Gräben werden vertieft
Vorwurf: Besetzung von Spitzenpositionen im Rathaus wird ideologisiert
Zu Personalien im Rathaus schreibt Hermann H. Saitz aus Erfurt:
Seit der Wende war es mehrere Jahre hindurch üblich, an Spitzenpositionen der Stadtverwaltung zumindest die beiden großen Volksparteien und Parteilose zu beteiligen. Auf diese Weise wurde der Ideologisierung der Verwaltung vorgebeugt und den Bürgern vermittelt, dass sich die Stadtverwaltung als eine Verwaltung aller (Betonung auf „aller“) Erfurter verstand. Die beiden Oberbürgermeister, die Erfurt bisher hatte, haben gerade dies stets betont.

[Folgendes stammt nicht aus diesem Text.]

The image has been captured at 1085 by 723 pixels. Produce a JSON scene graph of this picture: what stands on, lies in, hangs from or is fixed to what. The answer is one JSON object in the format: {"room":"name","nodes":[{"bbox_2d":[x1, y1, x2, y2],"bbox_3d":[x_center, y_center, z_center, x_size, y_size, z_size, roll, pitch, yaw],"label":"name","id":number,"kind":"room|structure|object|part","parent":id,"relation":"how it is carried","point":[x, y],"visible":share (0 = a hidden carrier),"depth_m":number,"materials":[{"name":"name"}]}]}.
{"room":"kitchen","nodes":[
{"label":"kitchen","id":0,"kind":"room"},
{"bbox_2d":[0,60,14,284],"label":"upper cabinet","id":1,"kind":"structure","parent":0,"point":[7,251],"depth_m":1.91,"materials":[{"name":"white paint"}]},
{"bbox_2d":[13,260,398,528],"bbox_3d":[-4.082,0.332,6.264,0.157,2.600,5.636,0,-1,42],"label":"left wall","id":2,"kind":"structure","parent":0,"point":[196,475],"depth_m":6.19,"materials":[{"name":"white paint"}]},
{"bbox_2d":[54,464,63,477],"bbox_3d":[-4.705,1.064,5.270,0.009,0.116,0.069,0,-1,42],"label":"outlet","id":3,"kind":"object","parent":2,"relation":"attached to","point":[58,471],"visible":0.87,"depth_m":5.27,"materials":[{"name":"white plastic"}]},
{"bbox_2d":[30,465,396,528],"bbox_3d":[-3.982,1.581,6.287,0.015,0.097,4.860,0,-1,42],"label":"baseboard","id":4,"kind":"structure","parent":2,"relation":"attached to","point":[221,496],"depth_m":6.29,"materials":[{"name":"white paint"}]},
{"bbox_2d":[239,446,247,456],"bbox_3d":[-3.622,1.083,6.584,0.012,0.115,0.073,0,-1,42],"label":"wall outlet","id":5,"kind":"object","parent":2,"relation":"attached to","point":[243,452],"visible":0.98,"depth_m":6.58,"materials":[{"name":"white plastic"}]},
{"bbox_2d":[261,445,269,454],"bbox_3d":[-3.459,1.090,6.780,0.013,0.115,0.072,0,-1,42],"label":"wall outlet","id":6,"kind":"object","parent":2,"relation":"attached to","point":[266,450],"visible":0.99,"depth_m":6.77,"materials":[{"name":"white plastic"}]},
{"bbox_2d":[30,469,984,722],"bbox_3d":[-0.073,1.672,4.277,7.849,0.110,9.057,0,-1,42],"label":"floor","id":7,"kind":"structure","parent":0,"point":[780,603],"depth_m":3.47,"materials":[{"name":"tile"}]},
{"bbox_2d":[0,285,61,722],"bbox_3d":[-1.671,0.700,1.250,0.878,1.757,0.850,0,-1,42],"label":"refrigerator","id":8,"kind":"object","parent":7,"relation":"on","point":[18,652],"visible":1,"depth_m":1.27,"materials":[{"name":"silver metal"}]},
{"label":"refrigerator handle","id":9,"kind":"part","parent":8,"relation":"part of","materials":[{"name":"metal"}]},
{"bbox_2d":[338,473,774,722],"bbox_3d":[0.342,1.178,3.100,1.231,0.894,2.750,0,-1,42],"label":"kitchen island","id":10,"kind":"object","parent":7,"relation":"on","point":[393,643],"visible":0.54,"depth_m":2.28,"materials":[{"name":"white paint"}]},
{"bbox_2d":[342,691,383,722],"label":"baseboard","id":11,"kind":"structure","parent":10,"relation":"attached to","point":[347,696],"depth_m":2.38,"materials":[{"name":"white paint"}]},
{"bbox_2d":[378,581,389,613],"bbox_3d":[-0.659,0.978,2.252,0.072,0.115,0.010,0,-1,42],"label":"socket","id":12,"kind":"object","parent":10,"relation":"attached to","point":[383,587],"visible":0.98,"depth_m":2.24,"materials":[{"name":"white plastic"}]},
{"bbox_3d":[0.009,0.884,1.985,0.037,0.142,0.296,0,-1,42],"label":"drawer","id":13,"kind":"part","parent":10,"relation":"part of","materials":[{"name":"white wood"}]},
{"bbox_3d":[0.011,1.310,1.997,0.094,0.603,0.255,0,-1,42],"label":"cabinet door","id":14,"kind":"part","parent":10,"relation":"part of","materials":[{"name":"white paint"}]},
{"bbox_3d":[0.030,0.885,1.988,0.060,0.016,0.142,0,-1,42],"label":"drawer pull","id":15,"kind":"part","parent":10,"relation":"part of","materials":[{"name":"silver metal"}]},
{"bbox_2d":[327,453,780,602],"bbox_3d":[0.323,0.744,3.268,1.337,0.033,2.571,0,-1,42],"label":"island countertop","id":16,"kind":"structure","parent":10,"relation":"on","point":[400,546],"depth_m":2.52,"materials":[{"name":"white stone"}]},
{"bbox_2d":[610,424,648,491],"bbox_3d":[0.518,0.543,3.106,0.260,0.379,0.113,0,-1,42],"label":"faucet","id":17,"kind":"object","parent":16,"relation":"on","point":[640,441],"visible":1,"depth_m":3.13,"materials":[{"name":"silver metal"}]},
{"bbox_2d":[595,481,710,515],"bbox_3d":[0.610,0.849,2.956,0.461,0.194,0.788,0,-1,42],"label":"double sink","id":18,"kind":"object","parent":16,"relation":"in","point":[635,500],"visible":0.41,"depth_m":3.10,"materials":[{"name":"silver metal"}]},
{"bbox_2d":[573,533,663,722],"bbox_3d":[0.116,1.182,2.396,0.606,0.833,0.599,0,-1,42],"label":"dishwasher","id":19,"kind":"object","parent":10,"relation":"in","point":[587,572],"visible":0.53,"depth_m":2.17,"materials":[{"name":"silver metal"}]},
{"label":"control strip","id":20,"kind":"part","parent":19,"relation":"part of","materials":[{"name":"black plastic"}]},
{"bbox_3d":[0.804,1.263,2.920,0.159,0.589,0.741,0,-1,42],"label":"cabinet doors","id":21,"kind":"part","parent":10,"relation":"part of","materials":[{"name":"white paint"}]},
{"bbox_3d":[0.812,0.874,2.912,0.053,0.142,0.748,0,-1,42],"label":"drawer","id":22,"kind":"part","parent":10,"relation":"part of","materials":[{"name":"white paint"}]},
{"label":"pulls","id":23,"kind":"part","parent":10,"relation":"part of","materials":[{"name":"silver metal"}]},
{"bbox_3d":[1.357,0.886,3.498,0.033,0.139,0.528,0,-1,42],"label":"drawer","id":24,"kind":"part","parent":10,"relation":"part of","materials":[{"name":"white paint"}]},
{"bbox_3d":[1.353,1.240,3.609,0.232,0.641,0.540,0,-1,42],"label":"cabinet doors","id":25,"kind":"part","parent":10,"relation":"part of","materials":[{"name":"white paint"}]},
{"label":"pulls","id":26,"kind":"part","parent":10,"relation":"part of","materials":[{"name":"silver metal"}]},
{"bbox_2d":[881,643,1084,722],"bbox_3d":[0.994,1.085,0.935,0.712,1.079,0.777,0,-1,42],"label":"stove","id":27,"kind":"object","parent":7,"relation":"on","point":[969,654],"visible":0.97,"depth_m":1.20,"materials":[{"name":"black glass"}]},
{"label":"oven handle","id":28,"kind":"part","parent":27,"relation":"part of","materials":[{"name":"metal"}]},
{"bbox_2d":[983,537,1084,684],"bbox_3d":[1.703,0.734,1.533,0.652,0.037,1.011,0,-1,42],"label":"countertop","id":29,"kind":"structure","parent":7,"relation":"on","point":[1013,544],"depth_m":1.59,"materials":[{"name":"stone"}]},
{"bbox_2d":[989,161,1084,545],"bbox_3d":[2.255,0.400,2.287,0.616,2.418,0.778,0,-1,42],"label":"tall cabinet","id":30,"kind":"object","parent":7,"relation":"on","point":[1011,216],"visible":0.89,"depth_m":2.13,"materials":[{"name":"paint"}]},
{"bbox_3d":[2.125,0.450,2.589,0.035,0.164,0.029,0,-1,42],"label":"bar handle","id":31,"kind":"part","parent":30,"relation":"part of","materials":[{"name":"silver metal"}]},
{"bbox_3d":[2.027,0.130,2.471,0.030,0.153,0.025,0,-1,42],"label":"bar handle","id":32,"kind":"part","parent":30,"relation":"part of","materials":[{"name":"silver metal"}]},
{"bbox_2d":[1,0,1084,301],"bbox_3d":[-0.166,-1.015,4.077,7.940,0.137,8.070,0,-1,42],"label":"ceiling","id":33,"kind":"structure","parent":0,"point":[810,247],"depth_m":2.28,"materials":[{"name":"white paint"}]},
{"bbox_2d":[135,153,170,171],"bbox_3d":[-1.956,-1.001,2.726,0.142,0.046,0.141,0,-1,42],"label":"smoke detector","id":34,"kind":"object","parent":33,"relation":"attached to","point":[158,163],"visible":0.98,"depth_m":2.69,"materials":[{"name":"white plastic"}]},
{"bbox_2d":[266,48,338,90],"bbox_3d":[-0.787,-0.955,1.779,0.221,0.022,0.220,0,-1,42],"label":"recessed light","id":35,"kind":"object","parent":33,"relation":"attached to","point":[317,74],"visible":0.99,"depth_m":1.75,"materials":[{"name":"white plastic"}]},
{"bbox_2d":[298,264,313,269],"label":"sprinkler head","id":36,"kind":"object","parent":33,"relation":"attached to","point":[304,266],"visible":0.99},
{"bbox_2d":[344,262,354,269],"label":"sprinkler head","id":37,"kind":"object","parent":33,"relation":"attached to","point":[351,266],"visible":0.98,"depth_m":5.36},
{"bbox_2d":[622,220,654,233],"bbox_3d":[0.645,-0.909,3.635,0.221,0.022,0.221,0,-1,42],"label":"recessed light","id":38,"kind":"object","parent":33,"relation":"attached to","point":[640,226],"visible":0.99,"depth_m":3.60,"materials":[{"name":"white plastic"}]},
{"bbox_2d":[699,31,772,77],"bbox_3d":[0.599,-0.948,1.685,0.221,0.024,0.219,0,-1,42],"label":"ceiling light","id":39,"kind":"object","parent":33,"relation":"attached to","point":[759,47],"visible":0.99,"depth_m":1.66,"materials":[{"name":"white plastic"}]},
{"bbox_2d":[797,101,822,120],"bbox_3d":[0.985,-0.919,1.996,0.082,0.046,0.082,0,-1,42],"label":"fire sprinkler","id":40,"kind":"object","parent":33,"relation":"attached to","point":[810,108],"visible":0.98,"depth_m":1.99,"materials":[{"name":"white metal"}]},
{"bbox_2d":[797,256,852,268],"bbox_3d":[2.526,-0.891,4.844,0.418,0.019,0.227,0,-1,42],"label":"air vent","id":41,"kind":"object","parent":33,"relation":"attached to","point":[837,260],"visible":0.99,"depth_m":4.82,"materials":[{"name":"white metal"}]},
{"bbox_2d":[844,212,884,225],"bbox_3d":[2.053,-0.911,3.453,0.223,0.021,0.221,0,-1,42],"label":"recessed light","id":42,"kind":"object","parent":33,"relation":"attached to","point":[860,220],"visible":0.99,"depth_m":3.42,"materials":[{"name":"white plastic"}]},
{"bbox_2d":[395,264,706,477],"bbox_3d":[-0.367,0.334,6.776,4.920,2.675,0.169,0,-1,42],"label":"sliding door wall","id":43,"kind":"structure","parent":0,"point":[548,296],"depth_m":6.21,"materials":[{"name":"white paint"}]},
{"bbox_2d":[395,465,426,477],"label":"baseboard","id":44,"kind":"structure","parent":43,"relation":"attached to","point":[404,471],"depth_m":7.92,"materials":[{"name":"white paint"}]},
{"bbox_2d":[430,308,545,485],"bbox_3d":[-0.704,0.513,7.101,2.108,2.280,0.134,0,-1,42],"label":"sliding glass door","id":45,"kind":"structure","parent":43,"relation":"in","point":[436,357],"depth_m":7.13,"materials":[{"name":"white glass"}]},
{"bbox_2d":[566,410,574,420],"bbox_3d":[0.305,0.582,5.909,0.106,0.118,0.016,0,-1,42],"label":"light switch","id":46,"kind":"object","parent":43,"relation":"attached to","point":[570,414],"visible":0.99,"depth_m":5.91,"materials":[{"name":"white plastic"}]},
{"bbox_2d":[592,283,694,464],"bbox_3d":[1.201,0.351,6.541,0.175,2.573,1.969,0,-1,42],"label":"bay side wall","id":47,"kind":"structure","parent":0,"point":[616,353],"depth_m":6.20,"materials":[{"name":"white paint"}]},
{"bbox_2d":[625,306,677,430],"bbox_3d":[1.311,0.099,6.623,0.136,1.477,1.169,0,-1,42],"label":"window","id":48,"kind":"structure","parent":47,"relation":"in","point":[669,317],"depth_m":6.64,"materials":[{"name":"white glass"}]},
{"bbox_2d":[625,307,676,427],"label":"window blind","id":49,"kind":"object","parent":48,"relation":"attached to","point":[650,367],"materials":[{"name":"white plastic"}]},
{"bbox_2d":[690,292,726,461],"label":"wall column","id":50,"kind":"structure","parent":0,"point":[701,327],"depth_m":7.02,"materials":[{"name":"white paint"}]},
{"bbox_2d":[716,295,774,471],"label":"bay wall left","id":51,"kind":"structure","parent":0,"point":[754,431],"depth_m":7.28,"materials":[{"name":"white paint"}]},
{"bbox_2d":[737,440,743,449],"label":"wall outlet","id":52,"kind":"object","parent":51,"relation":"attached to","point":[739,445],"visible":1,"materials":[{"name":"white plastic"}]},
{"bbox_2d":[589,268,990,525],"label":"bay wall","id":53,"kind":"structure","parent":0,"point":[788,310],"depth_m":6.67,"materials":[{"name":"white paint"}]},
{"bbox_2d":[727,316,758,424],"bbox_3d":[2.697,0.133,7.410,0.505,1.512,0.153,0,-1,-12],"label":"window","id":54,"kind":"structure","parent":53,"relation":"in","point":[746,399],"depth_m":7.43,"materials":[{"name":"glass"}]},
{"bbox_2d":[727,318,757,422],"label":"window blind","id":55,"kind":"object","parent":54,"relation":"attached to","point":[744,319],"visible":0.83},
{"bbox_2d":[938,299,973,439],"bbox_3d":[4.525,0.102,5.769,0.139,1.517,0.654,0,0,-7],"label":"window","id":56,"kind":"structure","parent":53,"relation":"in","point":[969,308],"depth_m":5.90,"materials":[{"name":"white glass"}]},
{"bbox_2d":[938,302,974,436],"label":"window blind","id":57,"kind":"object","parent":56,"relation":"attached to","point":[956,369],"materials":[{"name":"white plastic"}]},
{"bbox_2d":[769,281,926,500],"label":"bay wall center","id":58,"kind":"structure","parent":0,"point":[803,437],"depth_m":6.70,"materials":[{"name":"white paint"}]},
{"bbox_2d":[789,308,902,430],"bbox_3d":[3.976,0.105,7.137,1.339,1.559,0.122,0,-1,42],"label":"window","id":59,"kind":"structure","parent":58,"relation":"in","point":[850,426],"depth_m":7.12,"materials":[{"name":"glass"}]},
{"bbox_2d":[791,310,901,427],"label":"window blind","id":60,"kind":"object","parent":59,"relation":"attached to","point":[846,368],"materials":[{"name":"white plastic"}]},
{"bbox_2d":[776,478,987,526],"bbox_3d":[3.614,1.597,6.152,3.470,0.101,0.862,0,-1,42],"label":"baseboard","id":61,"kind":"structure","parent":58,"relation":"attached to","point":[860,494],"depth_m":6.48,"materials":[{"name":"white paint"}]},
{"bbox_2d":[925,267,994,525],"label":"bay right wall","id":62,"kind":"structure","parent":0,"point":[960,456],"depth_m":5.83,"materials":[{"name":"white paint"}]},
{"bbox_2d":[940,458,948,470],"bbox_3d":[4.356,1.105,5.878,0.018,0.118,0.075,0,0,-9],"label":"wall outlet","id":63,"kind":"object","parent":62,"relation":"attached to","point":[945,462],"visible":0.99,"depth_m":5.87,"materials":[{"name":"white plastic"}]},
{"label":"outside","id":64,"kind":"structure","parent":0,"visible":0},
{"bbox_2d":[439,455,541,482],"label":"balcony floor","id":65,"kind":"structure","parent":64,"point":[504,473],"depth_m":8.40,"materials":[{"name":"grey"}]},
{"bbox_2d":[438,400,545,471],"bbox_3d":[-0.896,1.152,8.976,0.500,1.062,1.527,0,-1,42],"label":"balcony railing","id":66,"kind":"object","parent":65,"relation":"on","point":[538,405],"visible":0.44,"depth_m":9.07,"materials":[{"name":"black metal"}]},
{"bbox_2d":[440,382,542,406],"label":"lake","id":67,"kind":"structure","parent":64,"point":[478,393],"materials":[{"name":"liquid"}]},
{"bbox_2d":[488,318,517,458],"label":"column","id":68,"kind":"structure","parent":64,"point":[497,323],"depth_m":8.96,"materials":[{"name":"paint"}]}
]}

In den letzten Jahren hat die R2G-Mehrheit des Rates aber die größte Ratsfraktion, die der CDU, und die der Bunten von der Verwaltungsspitze und von anderen leitenden Positionen ausgeschlossen und die Posten alleine mit ihren Parteigängern besetzt. (Hatten wir das nicht schon mal ?). Nun stehen im November drei Beigeordnetenposten zur Neubesetzung an. Mit der Nominierung seiner Kandidaten hat der OB zu erkennen gegeben, dass er eine Rückkehr zur früheren Praxis, nämlich die Beteiligung aller politischen Richtungen an der Verwaltungsspitze, nicht wünscht. Er folgt damit dem Votum der Jugendorganisationen von R2G, die den OB aufgefordert hatten, einen streng ideologischen Kurs zu fahren und nur Kandidaten von R2G zur Wahl zu stellen, auch wenn diese nicht über eine notwendige Qualifikation, z.B. einen Hochschulabschluss, verfügen. Es erstaunt schon, welches Demokratieverständnis die R2G-Jugend hat und mit welcher Vehemenz sie die leider vorhandenen Gräben zwischen den politischen Parteien, auch im Erfurter Rat, weiter vertiefen will. Das Gerangel um die Nachfolge des vorzeitig aus dem Amt scheidenden Kowo-Geschäftsführers, das auch den Geruch eines Postengeschachers aus politischen Gründen hat, verstärkt diesen Eindruck. Wenn selbst die Kowo-Mitarbeiter dagegen öffentlich Bedenken äußern, dann müssten doch alle Alarmglocken läuten, dass hier ein wünschenswerter kommunaler Frieden verhindert werden soll. Wenn wir Bürger uns immer häufiger fragen, wo die Ursachen der Politikverdrossenheit des Wahlvolks liegen, dann sind ganz gewiss Vorgänge dieser Art eine der Ursachen. Wie sagt man: „Blinder (politischer) Eifer schadet nur“, vielleicht auch der R2GKoalition und dem Ansehen der Kommunalpolitik in Erfurt. Alle Bürger haben einen Anspruch darauf, sich in der Lenkung der Stadt wiederzufinden, nicht nur linke Parteimitglieder.